The price of Bitcoin and other cryptocurrencies in the market fell down as the markets of equities pulled back at the closing bell. This took place minutes after the December FOMC Meeting of the Federal Reserve showed that the regulator was pretty committed to decreasing the balance sheet as well as increasing the rates of interest in 2022.
As the prices of the stock markets went through a period of correction, the price of BTC followed suit by dropping under a sum of $44,000, which did set off a cascade of liquidations that reached a sum of $222 million in under an hour.
Bitcoin Price Could See Further Correction
According to data that was released from TradingView and Cointelegraph Markets Pro, it has been highlighted that after moving around the support at $46,000 for the last couple of days, the price of Bitcoin was then hit freshly with a wave of selling that managed to pull the price to a low of $43,717 on its intraday. Based on this current situation, it is expected that the Federal Reserve would start increasing its interest rate benchmark in March- which would imply that the reduction of the balance sheet could start well before summer.

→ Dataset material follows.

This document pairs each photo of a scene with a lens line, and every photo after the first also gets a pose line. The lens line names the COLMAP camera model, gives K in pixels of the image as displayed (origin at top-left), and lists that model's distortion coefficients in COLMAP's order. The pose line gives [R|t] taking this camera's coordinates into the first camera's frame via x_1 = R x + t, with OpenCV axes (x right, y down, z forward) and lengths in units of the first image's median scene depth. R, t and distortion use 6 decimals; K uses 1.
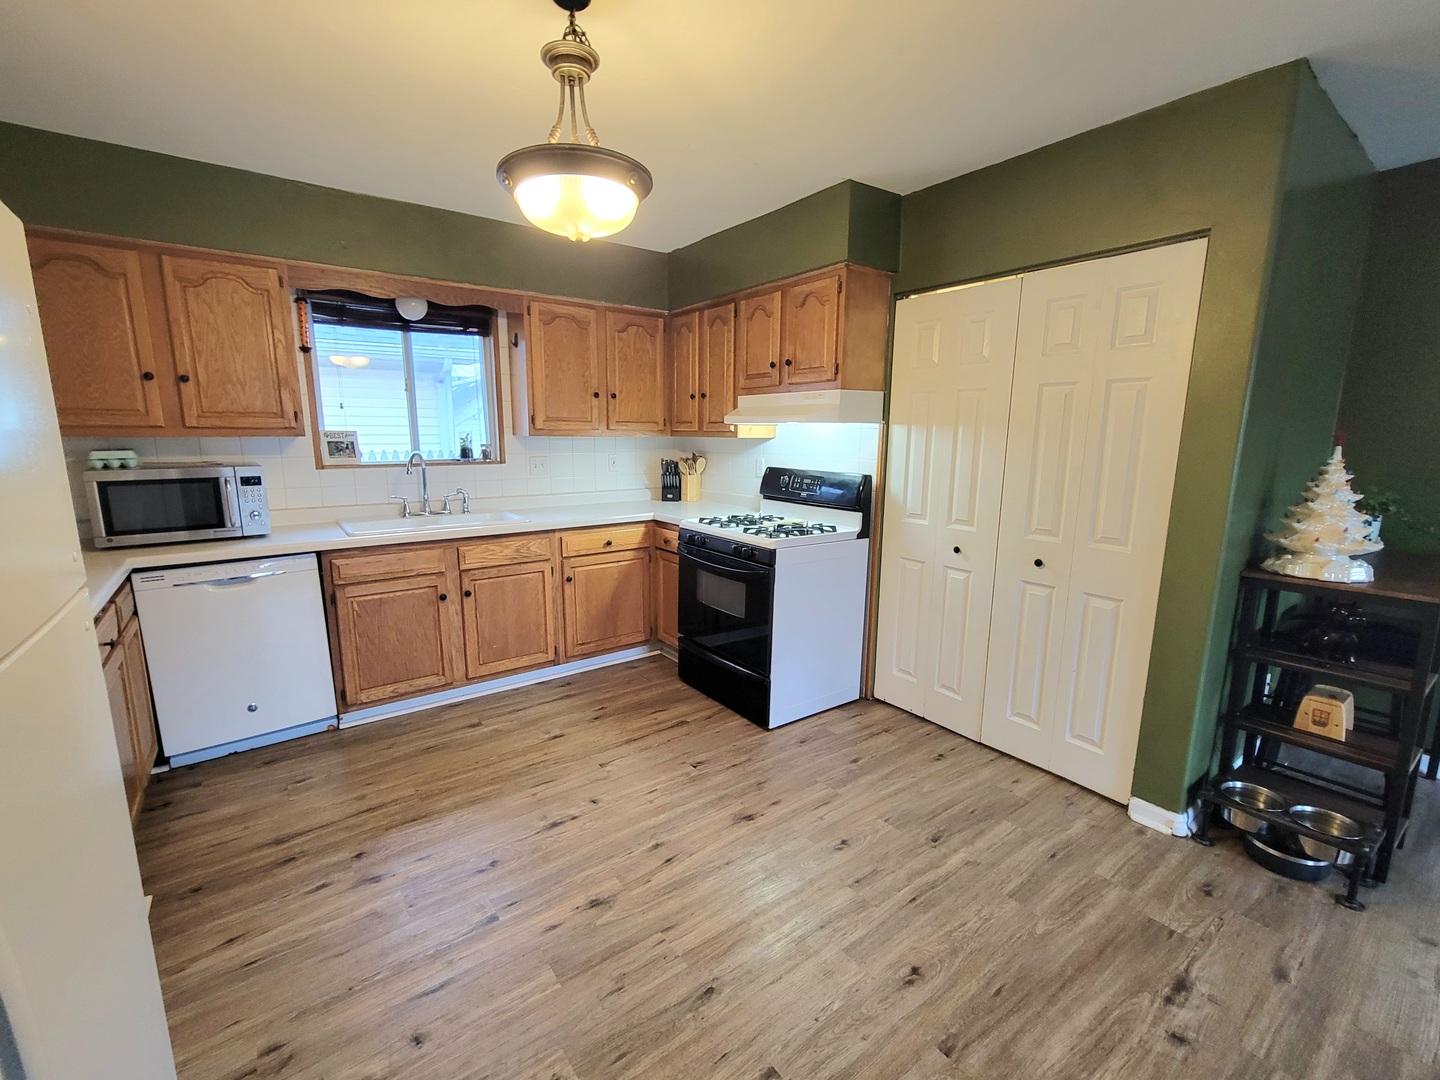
lens RADIAL K [[615.8, 0, 715.3], [0, 615.8, 549.2], [0, 0, 1]] dist [0.001873, -0.001682]
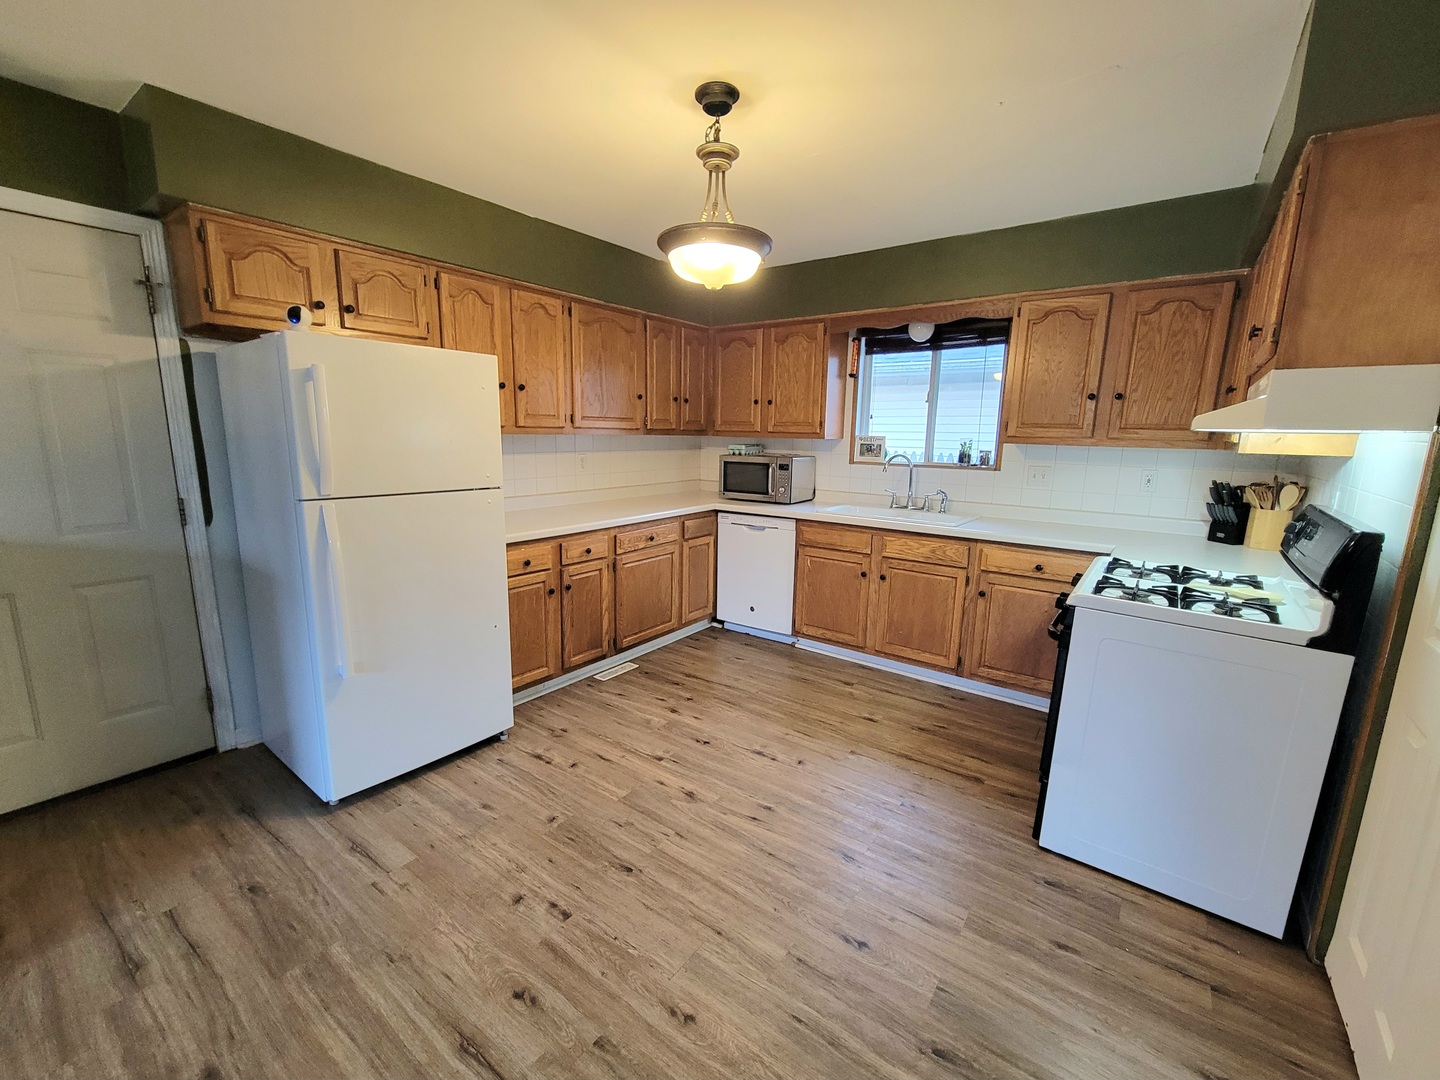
lens RADIAL K [[597.7, 0, 715.9], [0, 597.7, 555.3], [0, 0, 1]] dist [-0.000468, -0.002625]
pose [[0.292788, 0.196739, -0.935718, 0.746093], [-0.196324, 0.970123, 0.142542, -0.090764], [0.935806, 0.141969, 0.322665, 0.466418]]
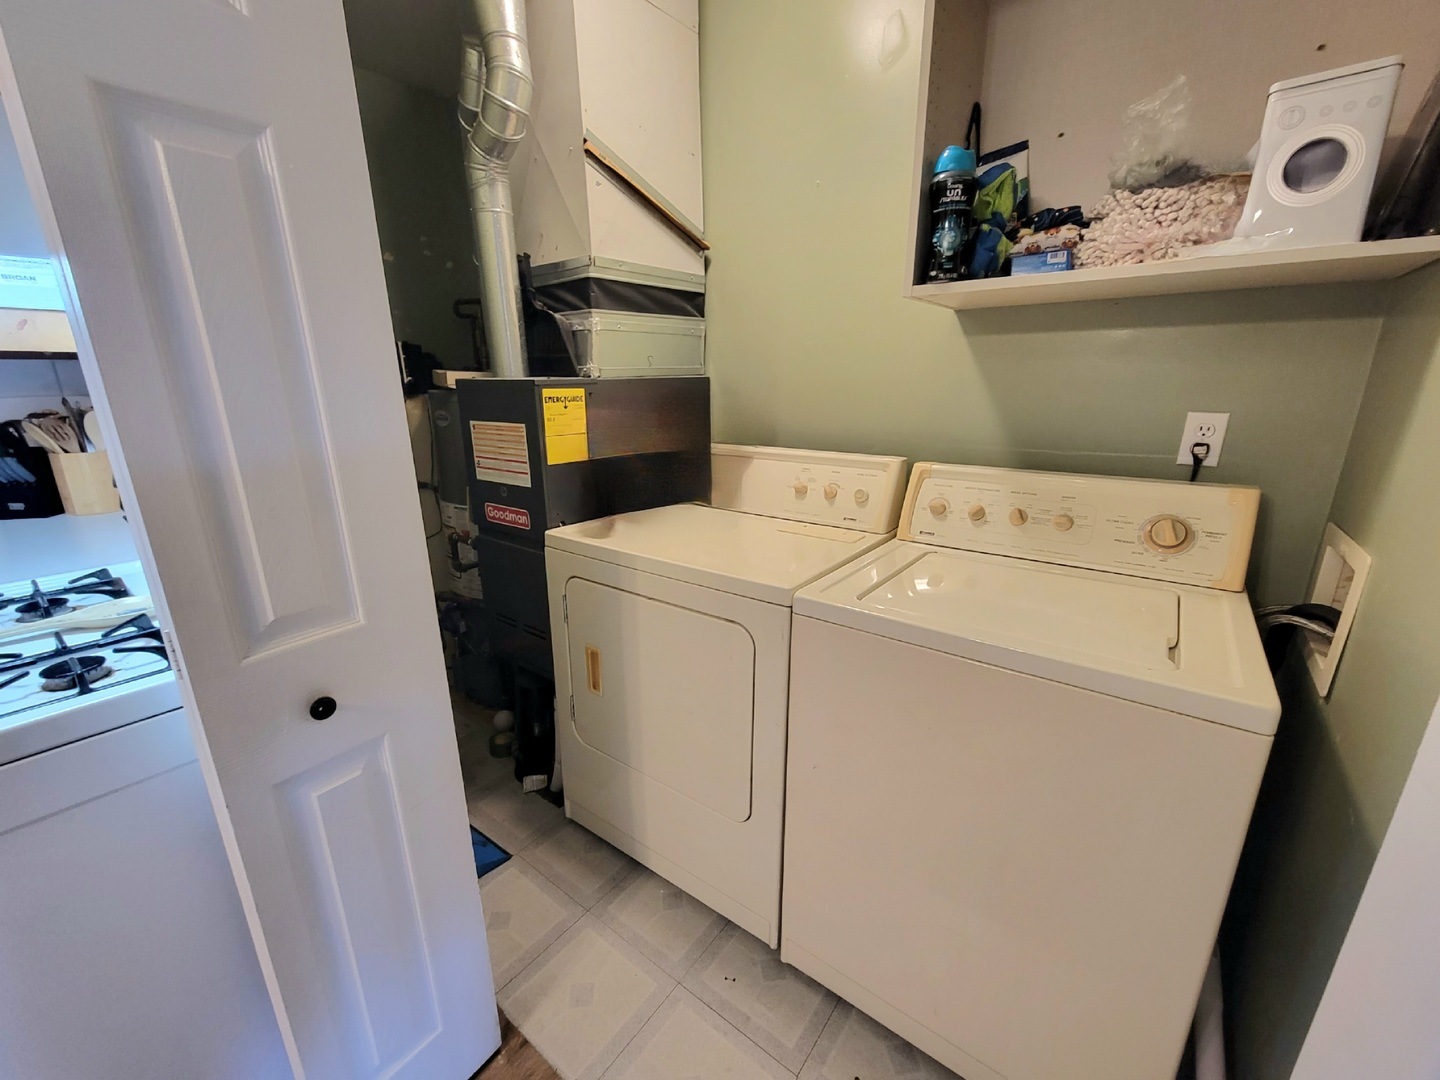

There has already been a foreshadowing of the pullback on the 5th of January which was offered by Rekt Capital, a crypto analyst and pseudonymous Twitter user, who went on to post the following chart which then highlighted the multiple similarities between the range of Bitcoin and May 2021. The Twitter user stated that most investors had already had the cryptocurrency consolidate itself into two Bullish markets EMAs. Now, if the cryptocurrency were to repeat itself, a capitulation event would definitely take place where BTC would deviate below the blue 50 EMA.
Even Michael van de Poppe, a famous contributor to Cointelegraph, posted multiple charts which showed how the price action of Bitcoin had functioned in the last couple of months.